Mais il s’agit également de mettre en œuvre une réforme de notre système de redistribution, à bout de souffle, et revivifier notre contrat social en mettant davantage en avant, pour le citoyen, les « droits d’être » (liberté, propriété, droit de s’associer, d’entreprendre) qui protègent la liberté de l’homme, plutôt que les « droits d’avoir » (soit des droits tirés sur la société sans contrepartie et déresponsabilisants), pour en finir avec ce que l’auteur appelle « la République de l’envie » et la « médiocrité égalitariste ». En ce qui concerne le système politique, Christian Saint-Etienne plaide pour une rationalisation du Parlement (baisse du nombre de députés et de sénateurs et limitation à deux mandats successifs), un recentrage sur les exécutifs des communautés de communes, métropoles et agglomérations (avec une diminution très forte du nombre d’élus recevant une indemnité de fonction), un renforcement de la fonction du Chef de gouvernement et de ses pouvoirs en matière de politique intérieure, avec un Président de la République qui se consacre à son rôle de clé de voûte des institutions, de chef des armées et de garant de l’indépendance de la justice.
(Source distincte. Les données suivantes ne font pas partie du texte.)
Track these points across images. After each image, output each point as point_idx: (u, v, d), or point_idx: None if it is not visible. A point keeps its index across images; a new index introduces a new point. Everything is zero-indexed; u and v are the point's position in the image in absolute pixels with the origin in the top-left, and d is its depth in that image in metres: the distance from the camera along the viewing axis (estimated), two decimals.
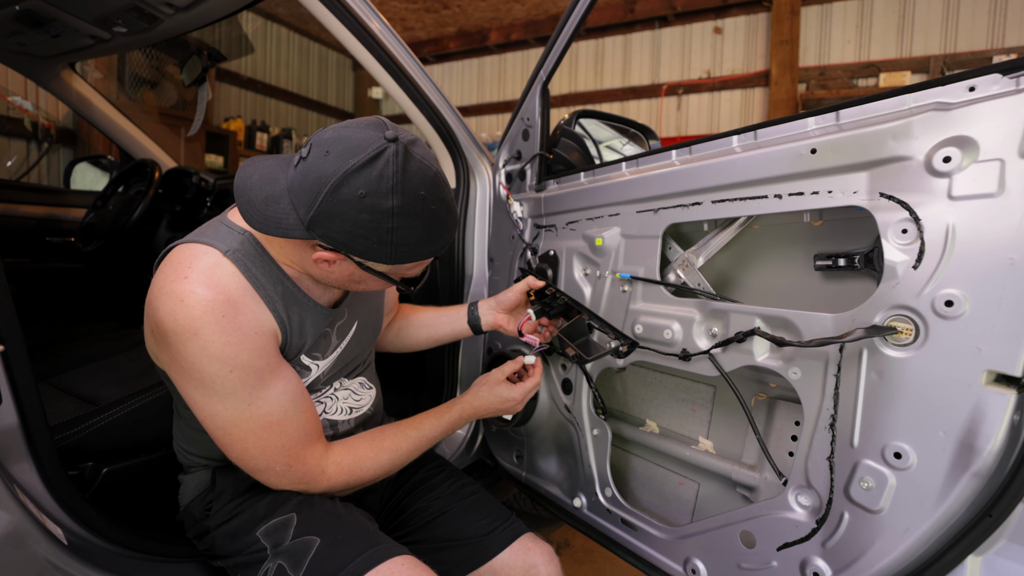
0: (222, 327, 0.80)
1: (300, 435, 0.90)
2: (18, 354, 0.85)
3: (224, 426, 0.86)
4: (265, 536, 0.92)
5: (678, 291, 1.09)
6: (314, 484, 0.93)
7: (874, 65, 4.33)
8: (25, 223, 2.21)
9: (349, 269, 0.85)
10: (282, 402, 0.88)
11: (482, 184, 1.62)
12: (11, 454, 0.85)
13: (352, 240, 0.78)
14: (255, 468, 0.90)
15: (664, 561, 1.10)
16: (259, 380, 0.85)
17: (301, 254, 0.87)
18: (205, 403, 0.84)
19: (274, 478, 0.91)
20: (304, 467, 0.91)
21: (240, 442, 0.86)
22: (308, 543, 0.89)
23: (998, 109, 0.71)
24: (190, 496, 1.04)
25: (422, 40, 6.35)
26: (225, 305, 0.81)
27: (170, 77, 4.89)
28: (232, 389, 0.83)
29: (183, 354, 0.80)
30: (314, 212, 0.76)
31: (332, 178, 0.74)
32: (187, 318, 0.79)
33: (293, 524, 0.92)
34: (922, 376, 0.75)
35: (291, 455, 0.89)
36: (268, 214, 0.80)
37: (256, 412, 0.85)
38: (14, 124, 3.79)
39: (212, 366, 0.80)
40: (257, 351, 0.84)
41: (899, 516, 0.78)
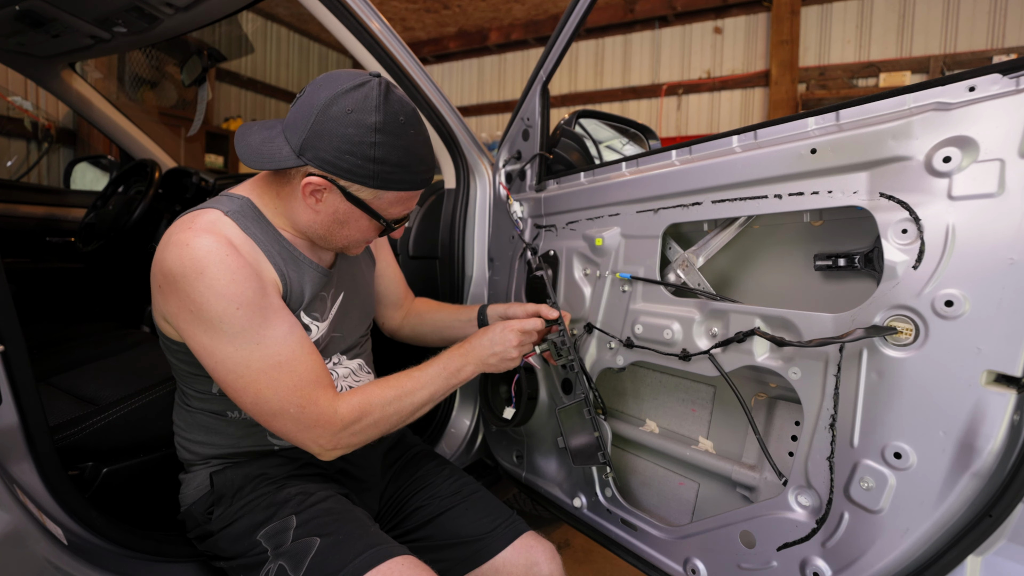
0: (227, 265, 0.84)
1: (311, 375, 0.89)
2: (18, 354, 0.85)
3: (235, 369, 0.85)
4: (266, 539, 0.92)
5: (678, 291, 1.09)
6: (328, 426, 0.90)
7: (874, 65, 4.33)
8: (25, 223, 2.21)
9: (335, 203, 0.91)
10: (290, 342, 0.88)
11: (482, 184, 1.62)
12: (11, 454, 0.86)
13: (339, 157, 0.86)
14: (269, 412, 0.88)
15: (664, 561, 1.10)
16: (265, 318, 0.86)
17: (293, 206, 0.94)
18: (215, 347, 0.85)
19: (289, 423, 0.88)
20: (317, 408, 0.89)
21: (252, 384, 0.86)
22: (308, 544, 0.89)
23: (998, 109, 0.71)
24: (192, 498, 1.03)
25: (422, 40, 6.35)
26: (228, 246, 0.86)
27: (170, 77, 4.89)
28: (240, 327, 0.84)
29: (191, 295, 0.83)
30: (306, 135, 0.86)
31: (323, 101, 0.85)
32: (192, 259, 0.83)
33: (293, 526, 0.92)
34: (922, 376, 0.75)
35: (303, 396, 0.88)
36: (263, 151, 0.90)
37: (266, 351, 0.86)
38: (14, 124, 3.79)
39: (219, 303, 0.83)
40: (261, 290, 0.87)
41: (899, 516, 0.78)
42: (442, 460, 1.24)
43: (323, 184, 0.88)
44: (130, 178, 2.14)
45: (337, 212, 0.92)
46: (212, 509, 0.99)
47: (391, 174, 0.88)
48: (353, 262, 1.14)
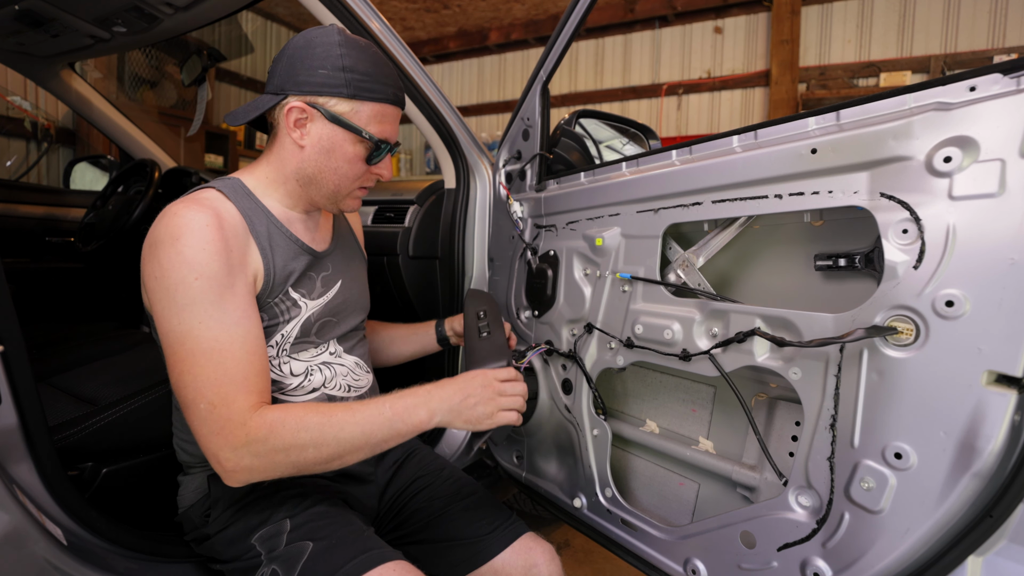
0: (203, 234, 0.84)
1: (237, 375, 0.83)
2: (18, 354, 0.85)
3: (172, 344, 0.83)
4: (260, 543, 0.92)
5: (678, 291, 1.09)
6: (231, 436, 0.81)
7: (874, 65, 4.32)
8: (25, 223, 2.20)
9: (318, 130, 0.94)
10: (232, 333, 0.84)
11: (482, 184, 1.62)
12: (10, 454, 0.85)
13: (311, 74, 0.91)
14: (183, 400, 0.83)
15: (664, 561, 1.10)
16: (220, 297, 0.84)
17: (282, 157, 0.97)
18: (164, 318, 0.83)
19: (197, 421, 0.82)
20: (228, 411, 0.81)
21: (179, 363, 0.83)
22: (301, 548, 0.88)
23: (999, 109, 0.71)
24: (189, 500, 1.03)
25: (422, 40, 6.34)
26: (213, 217, 0.86)
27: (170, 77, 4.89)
28: (191, 299, 0.82)
29: (160, 260, 0.83)
30: (280, 71, 0.93)
31: (290, 48, 0.93)
32: (174, 225, 0.84)
33: (287, 530, 0.92)
34: (923, 376, 0.75)
35: (220, 393, 0.81)
36: (247, 109, 0.96)
37: (203, 332, 0.82)
38: (14, 124, 3.79)
39: (181, 270, 0.82)
40: (228, 269, 0.86)
41: (900, 516, 0.78)
42: (442, 462, 1.24)
43: (304, 108, 0.92)
44: (130, 178, 2.13)
45: (322, 139, 0.94)
46: (209, 512, 0.99)
47: (362, 82, 0.93)
48: (349, 254, 1.14)
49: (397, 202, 1.69)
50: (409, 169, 6.54)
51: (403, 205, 1.67)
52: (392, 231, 1.63)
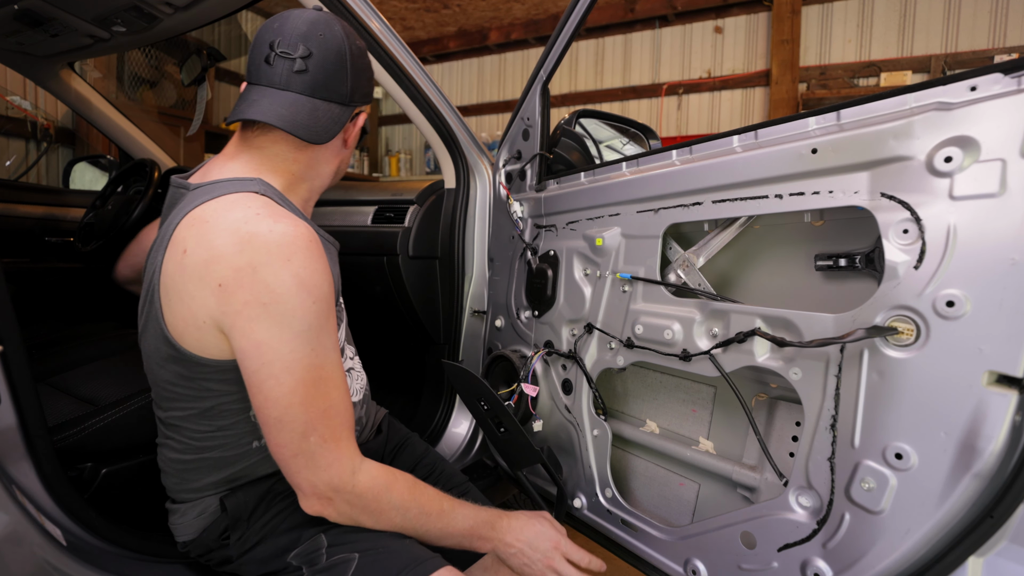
0: (312, 252, 0.79)
1: (343, 408, 0.82)
2: (17, 354, 0.85)
3: (279, 373, 0.77)
4: (298, 559, 0.88)
5: (678, 291, 1.09)
6: (337, 482, 0.81)
7: (875, 65, 4.32)
8: (24, 223, 2.20)
9: (354, 131, 0.97)
10: (335, 361, 0.82)
11: (482, 184, 1.61)
12: (10, 455, 0.85)
13: (367, 84, 0.94)
14: (290, 432, 0.78)
15: (664, 562, 1.10)
16: (328, 321, 0.81)
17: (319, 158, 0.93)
18: (271, 343, 0.76)
19: (299, 454, 0.79)
20: (338, 452, 0.81)
21: (289, 393, 0.77)
22: (346, 560, 0.85)
23: (999, 109, 0.71)
24: (195, 527, 0.95)
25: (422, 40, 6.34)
26: (309, 232, 0.81)
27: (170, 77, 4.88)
28: (307, 325, 0.78)
29: (271, 284, 0.76)
30: (351, 82, 0.90)
31: (341, 44, 0.88)
32: (280, 244, 0.77)
33: (324, 545, 0.88)
34: (923, 377, 0.75)
35: (330, 427, 0.80)
36: (325, 124, 0.88)
37: (315, 360, 0.79)
38: (13, 124, 3.79)
39: (300, 294, 0.77)
40: (331, 289, 0.83)
41: (900, 517, 0.78)
42: (434, 455, 1.23)
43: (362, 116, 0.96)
44: (129, 178, 2.13)
45: (353, 138, 0.98)
46: (227, 534, 0.93)
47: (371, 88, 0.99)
48: None
49: (397, 202, 1.69)
50: (409, 169, 6.53)
51: (403, 205, 1.67)
52: (392, 231, 1.63)
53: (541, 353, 1.34)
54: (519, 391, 1.31)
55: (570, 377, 1.29)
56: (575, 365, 1.27)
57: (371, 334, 2.03)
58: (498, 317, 1.52)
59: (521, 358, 1.39)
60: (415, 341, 1.79)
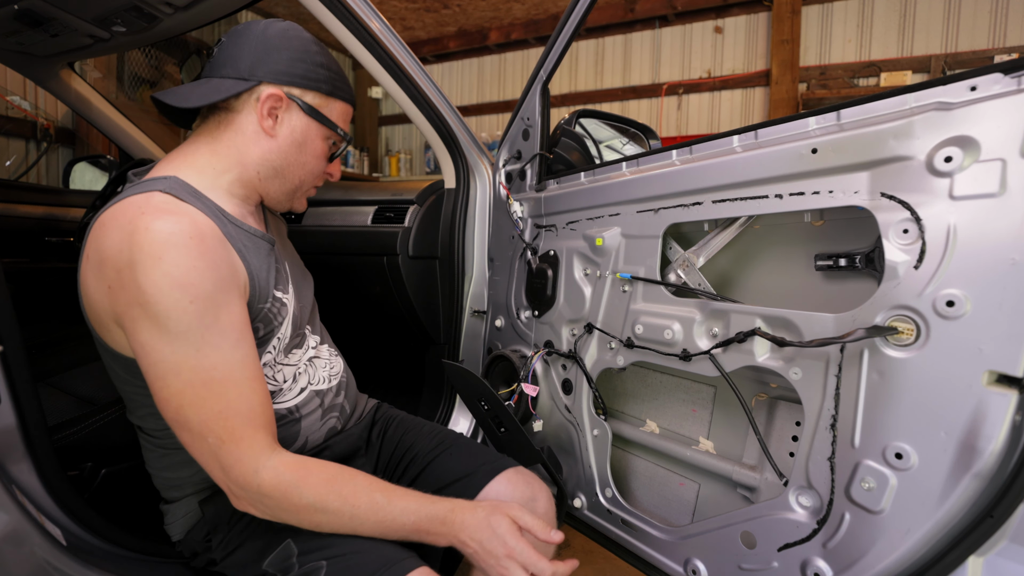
0: (189, 249, 0.76)
1: (242, 407, 0.78)
2: (17, 354, 0.85)
3: (165, 375, 0.76)
4: (272, 567, 0.87)
5: (678, 291, 1.09)
6: (241, 481, 0.78)
7: (875, 65, 4.32)
8: (24, 223, 2.20)
9: (292, 121, 0.91)
10: (231, 357, 0.78)
11: (482, 184, 1.61)
12: (10, 454, 0.85)
13: (292, 65, 0.89)
14: (186, 434, 0.78)
15: (664, 562, 1.10)
16: (216, 320, 0.77)
17: (239, 147, 0.90)
18: (153, 346, 0.75)
19: (204, 454, 0.78)
20: (239, 451, 0.77)
21: (177, 395, 0.76)
22: (315, 569, 0.83)
23: (999, 109, 0.71)
24: (183, 527, 0.97)
25: (422, 40, 6.34)
26: (192, 228, 0.78)
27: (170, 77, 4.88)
28: (186, 326, 0.75)
29: (142, 285, 0.74)
30: (252, 58, 0.87)
31: (257, 31, 0.89)
32: (152, 243, 0.74)
33: (295, 553, 0.86)
34: (923, 376, 0.75)
35: (227, 428, 0.77)
36: (201, 91, 0.86)
37: (202, 361, 0.76)
38: (13, 124, 3.79)
39: (173, 294, 0.74)
40: (221, 285, 0.79)
41: (900, 517, 0.78)
42: (421, 420, 1.21)
43: (281, 97, 0.89)
44: None
45: (295, 131, 0.92)
46: (209, 537, 0.94)
47: (336, 81, 0.94)
48: (276, 227, 1.09)
49: (397, 202, 1.69)
50: (409, 169, 6.53)
51: (403, 205, 1.67)
52: (392, 231, 1.63)
53: (541, 353, 1.34)
54: (519, 391, 1.31)
55: (570, 377, 1.29)
56: (575, 365, 1.27)
57: (371, 334, 2.03)
58: (498, 317, 1.52)
59: (521, 358, 1.39)
60: (415, 341, 1.79)
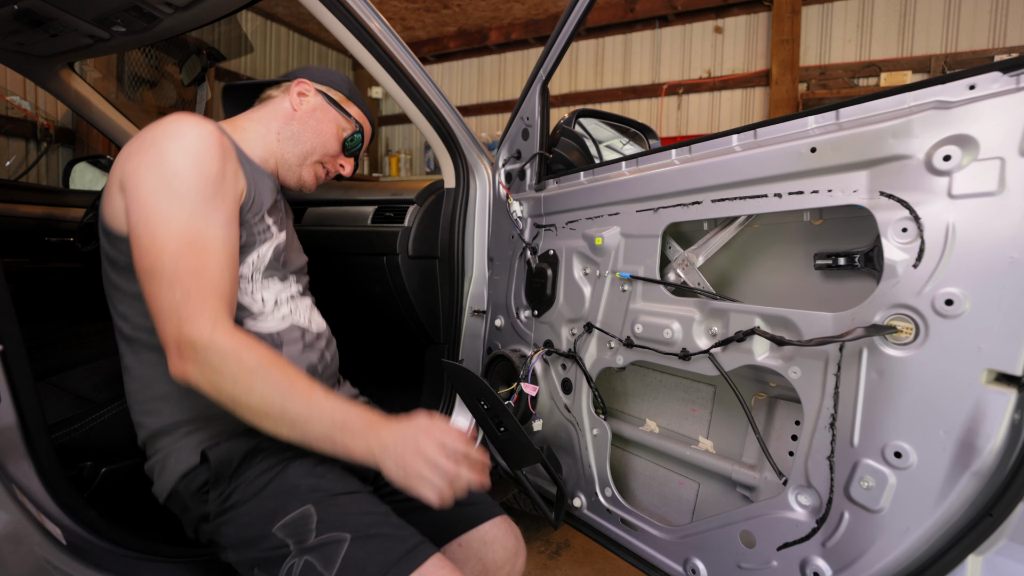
0: (205, 139, 0.90)
1: (216, 274, 0.85)
2: (17, 353, 0.85)
3: (155, 227, 0.83)
4: (284, 531, 0.86)
5: (678, 290, 1.09)
6: (196, 335, 0.79)
7: (875, 64, 4.32)
8: (24, 223, 2.20)
9: (315, 102, 1.14)
10: (217, 233, 0.88)
11: (482, 184, 1.61)
12: (10, 454, 0.85)
13: (321, 73, 1.18)
14: (158, 282, 0.81)
15: (664, 561, 1.10)
16: (213, 198, 0.89)
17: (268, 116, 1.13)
18: (152, 200, 0.85)
19: (166, 306, 0.81)
20: (201, 307, 0.81)
21: (160, 245, 0.82)
22: (337, 540, 0.83)
23: (998, 107, 0.71)
24: (172, 479, 0.94)
25: (422, 40, 6.34)
26: (213, 129, 0.93)
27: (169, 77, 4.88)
28: (187, 189, 0.86)
29: (161, 151, 0.87)
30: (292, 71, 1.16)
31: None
32: (178, 126, 0.89)
33: (313, 521, 0.86)
34: (922, 375, 0.75)
35: (198, 286, 0.82)
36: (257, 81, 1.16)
37: (192, 224, 0.85)
38: (13, 124, 3.79)
39: (185, 161, 0.87)
40: (224, 174, 0.92)
41: (899, 515, 0.78)
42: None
43: (310, 86, 1.14)
44: None
45: (316, 109, 1.14)
46: (207, 489, 0.92)
47: (355, 94, 1.21)
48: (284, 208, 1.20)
49: (397, 202, 1.69)
50: (409, 169, 6.53)
51: (403, 205, 1.67)
52: (392, 231, 1.63)
53: (541, 352, 1.34)
54: (519, 390, 1.31)
55: (570, 376, 1.29)
56: (575, 364, 1.27)
57: (371, 334, 2.03)
58: (498, 317, 1.52)
59: (521, 357, 1.39)
60: (415, 340, 1.79)
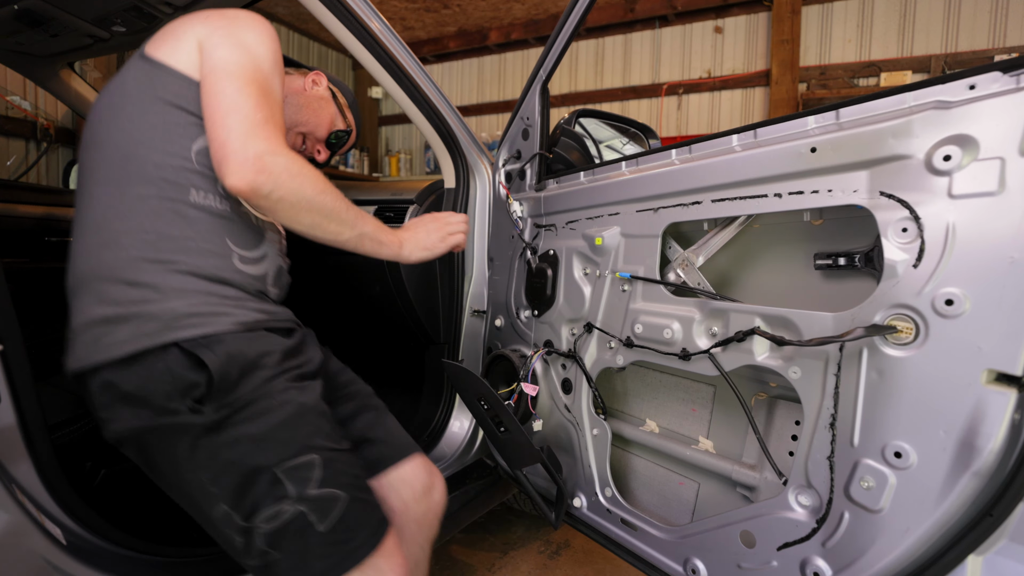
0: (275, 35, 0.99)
1: (279, 112, 0.93)
2: (17, 353, 0.85)
3: (236, 73, 0.89)
4: (287, 475, 0.83)
5: (678, 290, 1.09)
6: (274, 147, 0.86)
7: (875, 65, 4.32)
8: (24, 223, 2.20)
9: (323, 92, 1.30)
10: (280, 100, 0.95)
11: (482, 184, 1.61)
12: (10, 454, 0.85)
13: (336, 81, 1.36)
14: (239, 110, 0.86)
15: (664, 561, 1.10)
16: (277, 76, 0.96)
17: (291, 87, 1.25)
18: (233, 57, 0.90)
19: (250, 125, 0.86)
20: (276, 131, 0.88)
21: (243, 87, 0.88)
22: (334, 497, 0.85)
23: (998, 107, 0.71)
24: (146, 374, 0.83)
25: (422, 40, 6.34)
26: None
27: None
28: (264, 52, 0.94)
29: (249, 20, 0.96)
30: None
31: None
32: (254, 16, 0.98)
33: (318, 469, 0.84)
34: (922, 375, 0.75)
35: (274, 118, 0.89)
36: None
37: (267, 83, 0.92)
38: (13, 124, 3.79)
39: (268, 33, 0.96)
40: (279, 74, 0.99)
41: (899, 515, 0.78)
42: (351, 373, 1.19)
43: (324, 80, 1.31)
44: None
45: (323, 97, 1.29)
46: (200, 398, 0.83)
47: (355, 108, 1.38)
48: None
49: (397, 202, 1.69)
50: (409, 169, 6.53)
51: (403, 205, 1.67)
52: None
53: (541, 352, 1.34)
54: (519, 390, 1.31)
55: (570, 376, 1.29)
56: (575, 364, 1.27)
57: (371, 334, 2.03)
58: (498, 317, 1.52)
59: (521, 357, 1.39)
60: (415, 341, 1.79)
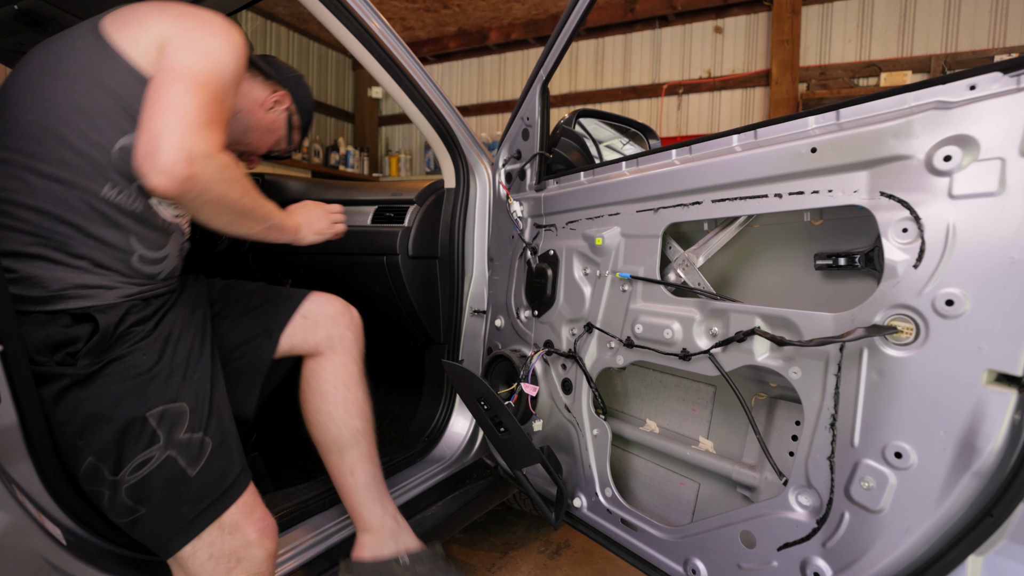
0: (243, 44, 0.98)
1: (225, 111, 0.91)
2: (17, 353, 0.85)
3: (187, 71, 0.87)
4: (158, 420, 0.88)
5: (678, 291, 1.09)
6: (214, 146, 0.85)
7: (875, 65, 4.32)
8: None
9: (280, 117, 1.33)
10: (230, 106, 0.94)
11: (482, 184, 1.61)
12: (10, 454, 0.85)
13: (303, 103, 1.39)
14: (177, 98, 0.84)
15: (664, 561, 1.10)
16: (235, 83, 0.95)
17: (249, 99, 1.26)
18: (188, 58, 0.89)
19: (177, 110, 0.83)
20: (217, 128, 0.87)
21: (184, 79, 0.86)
22: (202, 443, 0.89)
23: (999, 108, 0.71)
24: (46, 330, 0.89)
25: (422, 40, 6.34)
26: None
27: None
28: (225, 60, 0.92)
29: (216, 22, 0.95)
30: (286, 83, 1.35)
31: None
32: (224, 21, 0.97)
33: (186, 418, 0.89)
34: (923, 375, 0.75)
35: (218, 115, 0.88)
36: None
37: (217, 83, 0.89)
38: None
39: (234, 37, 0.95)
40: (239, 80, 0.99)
41: (900, 516, 0.78)
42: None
43: (287, 106, 1.34)
44: None
45: (275, 122, 1.32)
46: (73, 350, 0.88)
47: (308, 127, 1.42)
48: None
49: (397, 202, 1.69)
50: (409, 169, 6.54)
51: (403, 205, 1.67)
52: (392, 231, 1.63)
53: (541, 353, 1.34)
54: (519, 391, 1.31)
55: (570, 376, 1.29)
56: (575, 364, 1.27)
57: (371, 333, 2.03)
58: (498, 317, 1.52)
59: (521, 358, 1.39)
60: (415, 341, 1.79)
Seul un « choc institutionnel » peut rénover notre démocratie et restaurer le lien de confiance entre les citoyens et leurs dirigeants politiques selon l’auteur. C’est à ce prix que la France pourra redevenir « une puissance phare, intellectuellement et politiquement influente ».

Quatrième de couverture

Dans ce nouveau livre, Christian Saint-Etienne formule des propositions originales pour mettre en place la France 3.0 et rétablir la confiance du peuple dans ses élites. « La République doit réécrire son contrat social et rénover ses institutions. Il faut casser la défiance entre les dirigeants et le peuple en faisant participer ce dernier à la décision et en l’intéressant aux bénéfices de la prospérité. Nous pouvons passer rapidement d’une France 2.0 en difficulté à une France 3.0 à la pointe du progrès économique, social et culturel, avec plusieurs millions d’emplois à la clé. Notre capacité de rebond dans une iconomie entrepreneuriale est réelle. Mais il faut agir…vite ! » Christian Saint-Etienne.

L’auteur

Auteur notamment de France : état d’urgence, Christian Saint-Etienne, après avoir enseigné à l’université Paris-Dauphine et travaillé au FMI et à l’OCDE, est depuis 2009 professeur titulaire de la chaire d’économie au Conservatoire national des arts et métiers. Il a reçu onze prix universitaires et académiques pour ses travaux et publications.